Automated workflows: build multi-step agents that query Helicone (LLM Observability), process results, and trigger downstream actions in a typed pipeline
SaaS integrations: embed Helicone (LLM Observability) as a first-class tool in your product's AI features with Mastra's clean agent API
Background jobs: schedule Mastra agents to query Helicone (LLM Observability) on a cron and store results in your database automatically
Multi-agent systems: create specialist agents that collaborate using Helicone (LLM Observability) tools alongside other MCP servers
Helicone (LLM Observability) MCP Tools for Mastra AI (10)
These 10 tools become available when you connect Helicone (LLM Observability) to Mastra AI via MCP:
get_prompt_versions
Irreversibly vaporize explicit validations extracting rich Churn flags
list_properties
Identify precise active arrays spanning native Gateway auth
log_feedback
Identify precise active arrays spanning native Hold parsing
query_costs
Perform structural extraction of properties driving active Account logic
query_feedback
Inspect deep internal arrays mitigating specific Plan Math
query_latency
Provision a highly-available JSON Payload generating hard Customer bindings
query_prompts
Retrieve explicit Cloud logging tracing explicit Vault limits
query_requests
Identify bounded CRM records inside the Headless Helicone Platform
query_sessions
Enumerate explicitly attached structured rules exporting active Billing
query_users
Dispatch an automated validation check routing explicit Gateway history
Example Prompts for Helicone (LLM Observability) in Mastra AI
Ready-to-use prompts you can give your Mastra AI agent to start working with Helicone (LLM Observability) immediately.
"How much did we spend on GPT-4o yesterday?"
"Show me the 10 slowest requests from the last hour"
"List all versions for the 'customer-service-bot' prompt"
Troubleshooting Helicone (LLM Observability) MCP Server with Mastra AI
Common issues when connecting Helicone (LLM Observability) to Mastra AI through the Vinkius, and how to resolve them.
createMCPClient not exported
npm install @mastra/mcpHelicone (LLM Observability) + Mastra AI FAQ
Common questions about integrating Helicone (LLM Observability) MCP Server with Mastra AI.
How does Mastra AI connect to MCP servers?
MCPClient with the server URL and pass it to your agent.

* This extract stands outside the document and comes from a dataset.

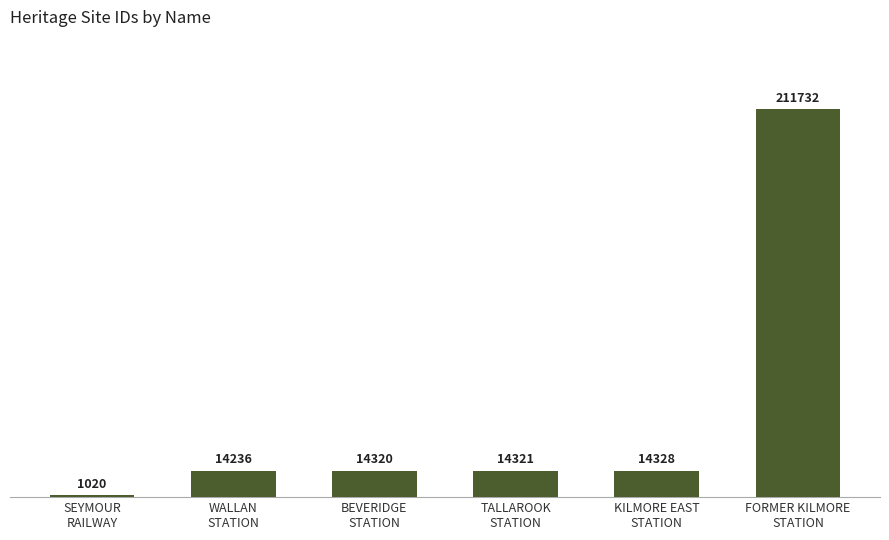

How many data points does each series have?

6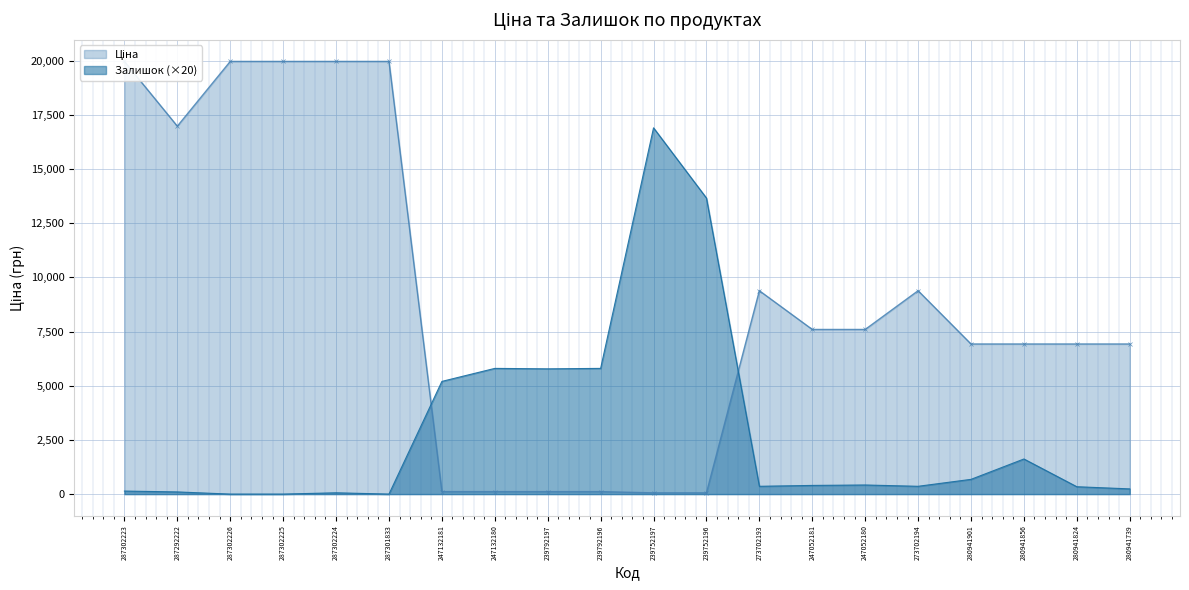

How many values in Залишок are above zero?

17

Mastra discovers all tools and makes them available with full TypeScript types.Can Mastra agents use tools from multiple servers?
Does Mastra support workflow orchestration?
Connect Helicone (LLM Observability) with your favorite client
Step-by-step setup guides for every MCP-compatible client and framework:
Anthropic's native desktop app for Claude with built-in MCP support.
AI-first code editor with integrated LLM-powered coding assistance.
GitHub Copilot in VS Code with Agent mode and MCP support.
Purpose-built IDE for agentic AI coding workflows.
Autonomous AI coding agent that runs inside VS Code.
Anthropic's agentic CLI for terminal-first development.
Python SDK for building production-grade OpenAI agent workflows.
Google's framework for building production AI agents.
Type-safe agent development for Python with first-class MCP support.
TypeScript toolkit for building AI-powered web applications.
TypeScript-native agent framework for modern web stacks.
Python framework for orchestrating collaborative AI agent crews.
Leading Python framework for composable LLM applications.
Data-aware AI agent framework for structured and unstructured sources.
Microsoft's framework for multi-agent collaborative conversations.
Connect Helicone (LLM Observability) to Mastra AI
Get your token, paste the configuration, and start using 10 tools in under 2 minutes. No API key management needed.